▶ **WHAT YOU ARE ASKED TO DO**
Return verbatim the run of lines that opens with the line holding "X138684000Y-64516000D03*" and closes with the last line of the records.

▶ **INPUT FOR THIS TASK**
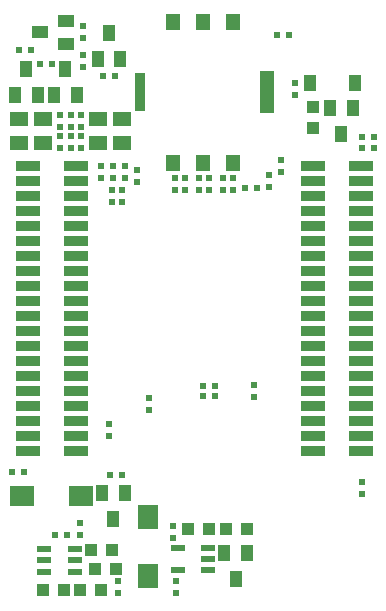
<source format=gbr>
G04 #@! TF.GenerationSoftware,KiCad,Pcbnew,5.1.0-rc2-unknown-036be7d~80~ubuntu16.04.1*
G04 #@! TF.CreationDate,2022-02-25T15:25:04+02:00*
G04 #@! TF.ProjectId,USB-gLINK_Rev_D,5553422d-674c-4494-9e4b-5f5265765f44,D*
G04 #@! TF.SameCoordinates,Original*
G04 #@! TF.FileFunction,Paste,Bot*
G04 #@! TF.FilePolarity,Positive*
%FSLAX46Y46*%
G04 Gerber Fmt 4.6, Leading zero omitted, Abs format (unit mm)*
G04 Created by KiCad (PCBNEW 5.1.0-rc2-unknown-036be7d~80~ubuntu16.04.1) date 2022-02-25 15:25:04*
%MOMM*%
%LPD*%
G04 APERTURE LIST*
%ADD10R,1.154000X1.354000*%
%ADD11R,1.254000X3.544000*%
%ADD12R,0.955296X3.245297*%
%ADD13R,2.000000X0.900000*%
%ADD14R,2.000000X1.700000*%
%ADD15R,1.000000X1.400000*%
%ADD16R,1.400000X1.000000*%
%ADD17R,1.524000X1.270000*%
%ADD18R,0.500000X0.550000*%
%ADD19R,0.550000X0.500000*%
%ADD20R,1.700000X2.000000*%
%ADD21R,1.016000X1.016000*%
%ADD22R,1.200000X0.550000*%
G04 APERTURE END LIST*
D10*
X146812000Y-51942000D03*
X144272000Y-51942000D03*
X141732000Y-51942000D03*
X146812000Y-63892000D03*
X141732000Y-63892000D03*
X144272000Y-63892000D03*
D11*
X149630000Y-57912000D03*
D12*
X138887000Y-57912000D03*
D13*
X153543000Y-76835000D03*
X157607000Y-76835000D03*
X153543000Y-78105000D03*
X157607000Y-78105000D03*
X153543000Y-79375000D03*
X157607000Y-79375000D03*
X153543000Y-80645000D03*
X157607000Y-80645000D03*
X153543000Y-81915000D03*
X157607000Y-81915000D03*
X153543000Y-83185000D03*
X157607000Y-83185000D03*
X153543000Y-84455000D03*
X157607000Y-84455000D03*
X153543000Y-85725000D03*
X157607000Y-85725000D03*
X153543000Y-86995000D03*
X157607000Y-86995000D03*
X153543000Y-88265000D03*
X157607000Y-88265000D03*
X157607000Y-75565000D03*
X153543000Y-75565000D03*
X157607000Y-74295000D03*
X153543000Y-74295000D03*
X157607000Y-73025000D03*
X153543000Y-73025000D03*
X157607000Y-71755000D03*
X153543000Y-71755000D03*
X157607000Y-70485000D03*
X153543000Y-70485000D03*
X157607000Y-69215000D03*
X153543000Y-69215000D03*
X157607000Y-67945000D03*
X153543000Y-67945000D03*
X157607000Y-66675000D03*
X153543000Y-66675000D03*
X157607000Y-65405000D03*
X153543000Y-65405000D03*
X157607000Y-64135000D03*
X153543000Y-64135000D03*
X129413000Y-76835000D03*
X133477000Y-76835000D03*
X129413000Y-78105000D03*
X133477000Y-78105000D03*
X129413000Y-79375000D03*
X133477000Y-79375000D03*
X129413000Y-80645000D03*
X133477000Y-80645000D03*
X129413000Y-81915000D03*
X133477000Y-81915000D03*
X129413000Y-83185000D03*
X133477000Y-83185000D03*
X129413000Y-84455000D03*
X133477000Y-84455000D03*
X129413000Y-85725000D03*
X133477000Y-85725000D03*
X129413000Y-86995000D03*
X133477000Y-86995000D03*
X129413000Y-88265000D03*
X133477000Y-88265000D03*
X133477000Y-75565000D03*
X129413000Y-75565000D03*
X133477000Y-74295000D03*
X129413000Y-74295000D03*
X133477000Y-73025000D03*
X129413000Y-73025000D03*
X133477000Y-71755000D03*
X129413000Y-71755000D03*
X133477000Y-70485000D03*
X129413000Y-70485000D03*
X133477000Y-69215000D03*
X129413000Y-69215000D03*
X133477000Y-67945000D03*
X129413000Y-67945000D03*
X133477000Y-66675000D03*
X129413000Y-66675000D03*
X133477000Y-65405000D03*
X129413000Y-65405000D03*
X133477000Y-64135000D03*
X129413000Y-64135000D03*
D14*
X133945000Y-92075000D03*
X128945000Y-92075000D03*
D15*
X137220960Y-55082440D03*
X135318500Y-55082440D03*
X136273540Y-52872640D03*
D16*
X130469640Y-52829460D03*
X132679440Y-53784500D03*
X132679440Y-51882040D03*
D15*
X130235960Y-58130440D03*
X128333500Y-58130440D03*
X129288540Y-55920640D03*
D17*
X130682999Y-62230000D03*
X130682999Y-60198000D03*
D18*
X130429000Y-55499000D03*
X131445000Y-55499000D03*
D19*
X134112000Y-52324000D03*
X134112000Y-53340000D03*
D18*
X136779000Y-56515000D03*
X135763000Y-56515000D03*
D20*
X139573000Y-93893000D03*
X139573000Y-98893000D03*
D19*
X133921501Y-61595000D03*
X133921501Y-62611000D03*
D21*
X132461000Y-100076000D03*
X130683000Y-100076000D03*
X135636000Y-100076000D03*
X133858000Y-100076000D03*
D15*
X146052540Y-96901000D03*
X147955000Y-96901000D03*
X146999960Y-99110800D03*
D18*
X131699000Y-95377000D03*
X132715000Y-95377000D03*
D21*
X134747000Y-96647000D03*
X136525000Y-96647000D03*
X144780000Y-94869000D03*
X143002000Y-94869000D03*
D19*
X145923000Y-66167000D03*
X145923000Y-65151000D03*
X144780000Y-66167000D03*
X144780000Y-65151000D03*
X141859000Y-66167000D03*
X141859000Y-65151000D03*
X133032501Y-61595000D03*
X133032501Y-62611000D03*
X132143500Y-61595000D03*
X132143500Y-62611000D03*
D17*
X128650999Y-60198000D03*
X128650999Y-62230000D03*
D19*
X133032501Y-59817001D03*
X133032501Y-60833001D03*
X133921499Y-59817000D03*
X133921499Y-60833000D03*
D15*
X135702040Y-91856560D03*
X137604500Y-91856560D03*
X136649460Y-94066360D03*
D19*
X133858000Y-94361000D03*
X133858000Y-95377000D03*
X141986000Y-99314000D03*
X141986000Y-100330000D03*
X141732000Y-94615000D03*
X141732000Y-95631000D03*
X134112000Y-55753000D03*
X134112000Y-54737000D03*
D18*
X128651000Y-54292500D03*
X129667000Y-54292500D03*
D19*
X157734000Y-90932000D03*
X157734000Y-91948000D03*
D18*
X148844000Y-66040000D03*
X147828000Y-66040000D03*
D19*
X146812000Y-65151000D03*
X146812000Y-66167000D03*
X143891000Y-65151000D03*
X143891000Y-66167000D03*
X142748000Y-65151000D03*
X142748000Y-66167000D03*
D15*
X133537960Y-58130440D03*
X131635500Y-58130440D03*
X132590540Y-55920640D03*
D22*
X144683000Y-96456500D03*
X144683000Y-97406500D03*
X144683000Y-98356500D03*
X142083000Y-96456500D03*
X142083000Y-98356500D03*
D19*
X137033000Y-100330000D03*
X137033000Y-99314000D03*
D21*
X147955000Y-94869000D03*
X146177000Y-94869000D03*
D18*
X150495000Y-53086000D03*
X151511000Y-53086000D03*
D17*
X137414000Y-62230000D03*
X137414000Y-60198000D03*
X135382000Y-60198000D03*
X135382000Y-62230000D03*
D19*
X132143502Y-60833000D03*
X132143502Y-59817000D03*
D21*
X136906000Y-98298000D03*
X135128000Y-98298000D03*
D19*
X139700000Y-83820000D03*
X139700000Y-84836000D03*
D18*
X144271999Y-83629500D03*
X145287999Y-83629500D03*
X144272000Y-82740501D03*
X145288000Y-82740501D03*
D19*
X136271000Y-86995000D03*
X136271000Y-85979000D03*
D18*
X128079500Y-90043000D03*
X129095500Y-90043000D03*
X157734000Y-62611000D03*
X158750000Y-62611000D03*
D19*
X148526500Y-82677000D03*
X148526500Y-83693000D03*
D18*
X136398000Y-90297000D03*
X137414000Y-90297000D03*
D19*
X150876000Y-63627000D03*
X150876000Y-64643000D03*
X149860000Y-64897000D03*
X149860000Y-65913000D03*
D21*
X153543000Y-60960000D03*
X153543000Y-59182000D03*
D15*
X153294000Y-57150000D03*
X157094000Y-57150000D03*
X155953460Y-61427360D03*
X156908500Y-59217560D03*
X155006040Y-59217560D03*
D18*
X157734000Y-61722000D03*
X158750000Y-61722000D03*
D19*
X152019000Y-58166000D03*
X152019000Y-57150000D03*
X137668000Y-64135000D03*
X137668000Y-65151000D03*
X137414000Y-67183000D03*
X137414000Y-66167000D03*
X135636000Y-64135000D03*
X135636000Y-65151000D03*
X136652000Y-64135000D03*
X136652000Y-65151000D03*
X138684000Y-65532000D03*
X138684000Y-64516000D03*
X136525000Y-67183000D03*
X136525000Y-66167000D03*
D22*
X133380100Y-96586000D03*
X133380100Y-97536000D03*
X133380100Y-98486000D03*
X130779900Y-98486000D03*
X130779900Y-97536000D03*
X130779900Y-96586000D03*
M02*

</source>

▶ **PROBLEM SOLUTION**
X138684000Y-64516000D03*
X136525000Y-67183000D03*
X136525000Y-66167000D03*
D22*
X133380100Y-96586000D03*
X133380100Y-97536000D03*
X133380100Y-98486000D03*
X130779900Y-98486000D03*
X130779900Y-97536000D03*
X130779900Y-96586000D03*
M02*

</source>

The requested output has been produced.